Work item a: Reproduce every line of text read from the rows that come after the passage on Christian education, word for word, and leave the pictures out.

Passage shown:
Project Canterbury

A Bishop Among His Flock

By the Rt. Rev. Ethelbert Talbot, D.D., LL.D.
Bishop of Bethlehem, U.S.A.

New York and London: Harper and Brothers, 1914.


Chapter XV. Christian Education

IT would be quite impossible to exaggerate the importance of the subject about which this chapter concerns itself. Whether one thinks of the future of the individual, of the nation, or of the Church, it is equally clear that on the character of those who now make up the youth of our country its destiny for weal or woe must depend.

In the earlier and simpler days of our national life, when the population was comparatively small and homogeneous, there was no anxious question of Christian education. All the influences that played upon the child's formative years--the home, the Church, and the school--were, speaking broadly, religious influences. The Colonial days and those which succeeded them were marked by a quiet but earnest piety. Those who laid the foundations of our national life were deeply religious men. The homes of our forefathers were generally religious homes where church-going and family prayer and Bible-reading and Christian schools were to be expected naturally and as a matter of course. But all this is now changed. The public school supported by the state provides for the elementary education of the child, and that is supplemented by the state university, where the demands of his academic life are met. Our country has grown from a couple of millions of people, fringing the eastern borders of the Atlantic states, to a population of over ninety millions. It is estimated that each year at least a million foreigners are added by immigration. Already a large percentage of our total population is comprised of those who have been brought up under different social, political, and religious customs from our own. Millions of these are children of school age. But it has been decided by the highest judicial authority that, as our Constitution guarantees perfect liberty of conscience to all in the exercise of their religious rights, it is not lawful that Christianity or any other religion shall be definitely taught in our public schools. The same principle forbids any undue emphasis on religion in the curriculum of our state universities. One result of this interpretation has made it unlawful even to have the Bible read in the public schools of some of our states. This does not mean that the states or our system of public education are opposed to religion, but simply that in justice to that religious liberty so carefully safeguarded by the Constitution it has been decided that public schools supported by the government shall not definitely teach religion. It is obvious that in a school composed of children whose parents are conscientious Roman Catholics, Protestants, Jews, and Agnostics, any elaborate system of dogmatic religious teaching might be deemed an injustice and arouse opposition.

Information provided:
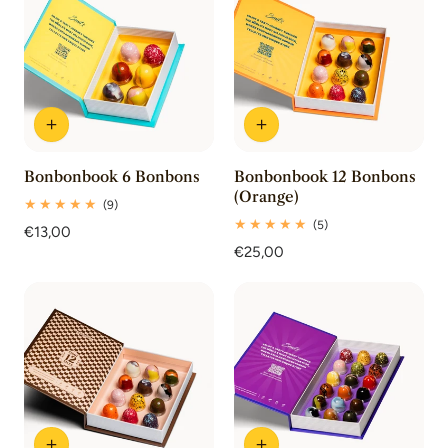
Bonbonbook 6 Bonbons
Bonbonbook 12 Bonbons
(Orange)
9
(9)
total
5
(5)
Regular
€13,00
reviews
total
price
Regular
€25,00
reviews
price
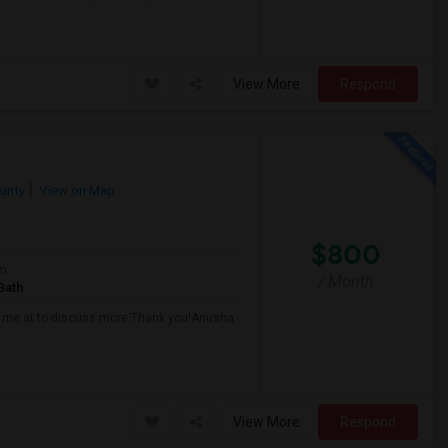
View More
Respond
unty
View on Map
$800
om
/ Month
Bath
all me at to discuss more.Thank you!Anusha
View More
Respond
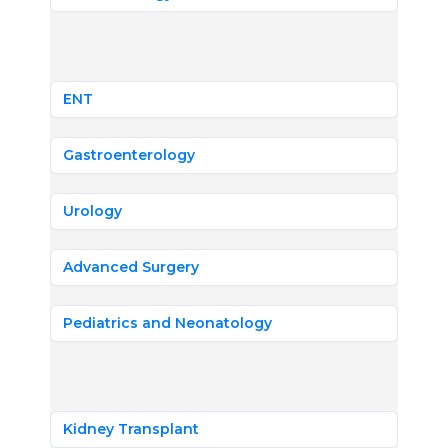
ENT
Gastroenterology
Urology
Advanced Surgery
Pediatrics and Neonatology
Kidney Transplant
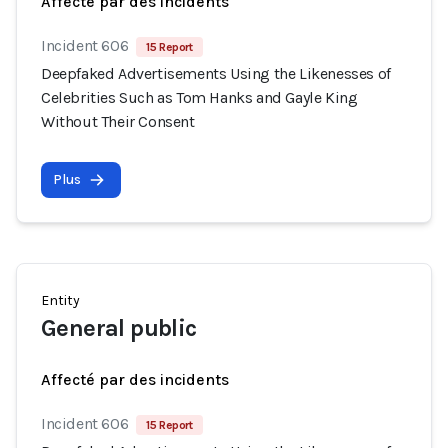
Affecté par des incidents
Incident 606
15 Report
Deepfaked Advertisements Using the Likenesses of
Celebrities Such as Tom Hanks and Gayle King
Without Their Consent
Plus
Entity
General public
Affecté par des incidents
Incident 606
15 Report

Work item b: Copy from the passage on Christian education, beginning at the words "A Bishop Among" and stopping after "woe must depend.".

Final answer a:
Bonbonbook 6 Bonbons
Bonbonbook 12 Bonbons
(Orange)
9
(9)
total
5
(5)
Regular
€13,00
reviews
total
price
Regular
€25,00
reviews
price
View More
Respond
unty
View on Map
$800
om
/ Month
Bath
all me at to discuss more.Thank you!Anusha
View More
Respond
ENT
Gastroenterology
Urology
Advanced Surgery
Pediatrics and Neonatology
Kidney Transplant
Affecté par des incidents
Incident 606
15 Report
Deepfaked Advertisements Using the Likenesses of
Celebrities Such as Tom Hanks and Gayle King
Without Their Consent
Plus
Entity
General public
Affecté par des incidents
Incident 606
15 Report

Final answer b:
A Bishop Among His Flock

By the Rt. Rev. Ethelbert Talbot, D.D., LL.D.
Bishop of Bethlehem, U.S.A.

New York and London: Harper and Brothers, 1914.


Chapter XV. Christian Education

IT would be quite impossible to exaggerate the importance of the subject about which this chapter concerns itself. Whether one thinks of the future of the individual, of the nation, or of the Church, it is equally clear that on the character of those who now make up the youth of our country its destiny for weal or woe must depend.